Abstract

Multisensory stimulus combinations trigger shorter reaction times (RTs) than individual single-modality stimuli. It has been suggested that this inter-sensory facilitation effect is found exclusively for semantically congruent stimuli, because incongruity would prevent multisensory integration. Here we provide evidence that the effect of incongruity is due to a change in response caution rather than prevention of stimulus integration. In two experiments, participants performed two-alternative forced-choice decision tasks in which they categorized auditory stimuli, visual stimuli or audio-visual stimulus pairs. The pairs were either semantically congruent (e.g. ambulance image and horn sound) or incongruent (e.g. ambulance image and bell sound). Shorter RTs and violations of the race model inequality on congruent trials are in accordance with previous studies. However, Bayesian hierarchical drift diffusion analyses contradict former co-activation-based explanations of the effects of congruency.
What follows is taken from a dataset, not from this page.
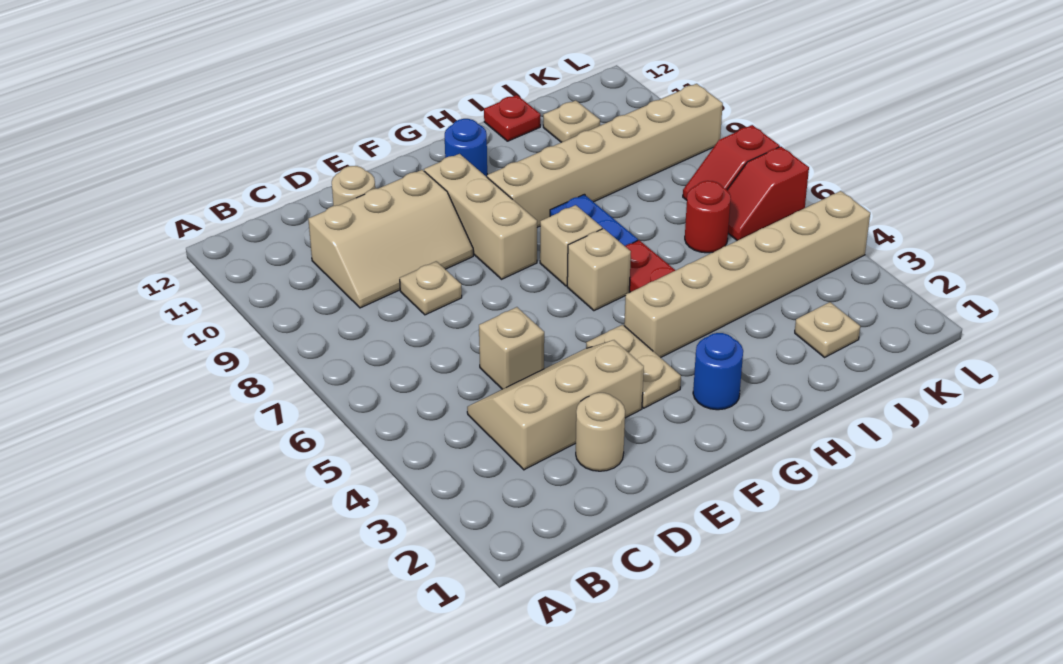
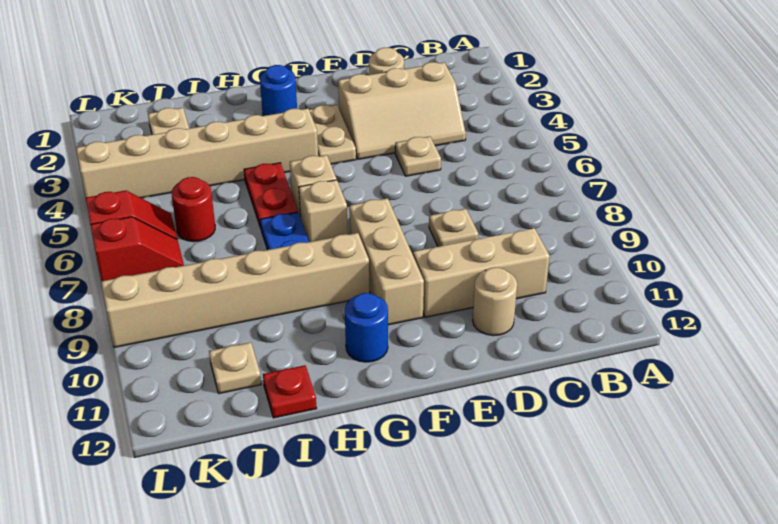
tan 1x1 brick [479,307,544,389] -> tan 1x1 plate [395,136,441,176]

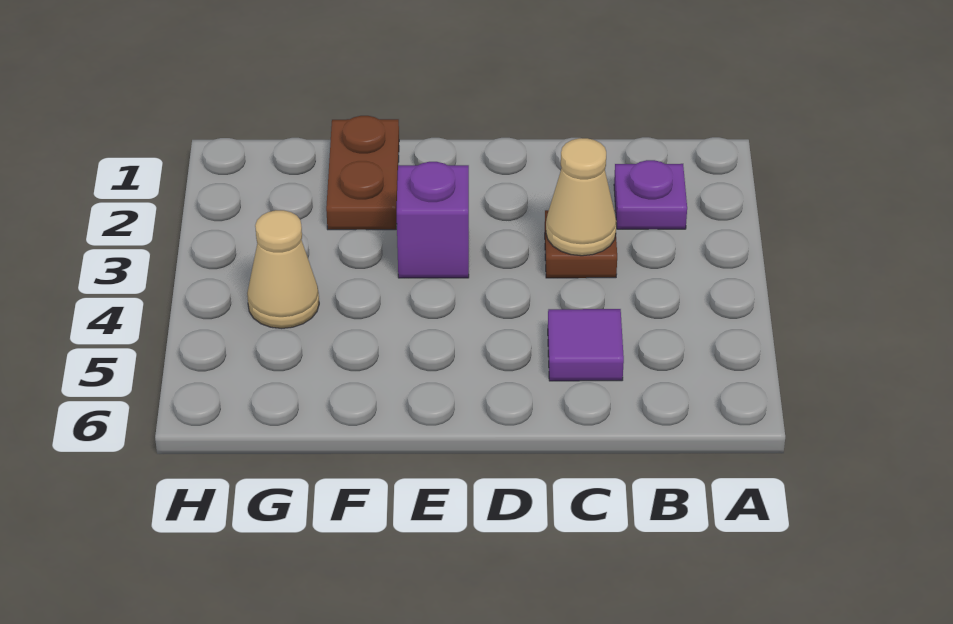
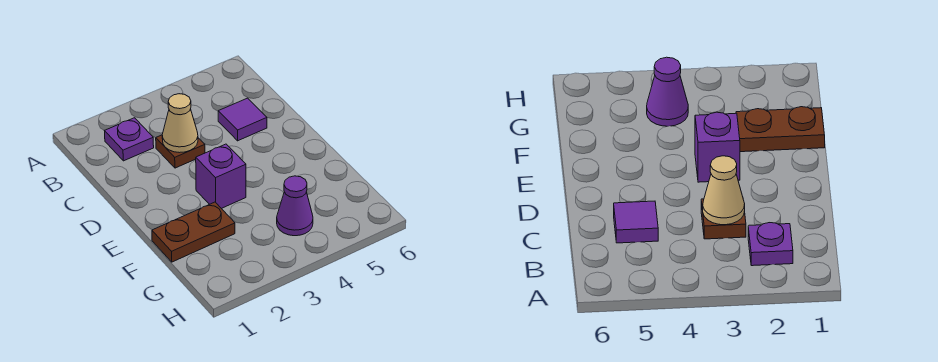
tan 1x1 cone [247,210,319,328] -> purple 1x1 cone [277,176,313,236]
Instead, they show that longer RTs on incongruent compared to congruent trials are most likely the result of an incongruity caution effect-more cautious response behaviour in face of semantically incongruent sensory input. Further, they show that response caution can be adjusted on a trial-by-trial basis depending on incoming information. Finally, stimulus modality influenced non-cognitive components of the response. We suggest that the combined stimulus energy from simultaneously presented stimuli reduces encoding time.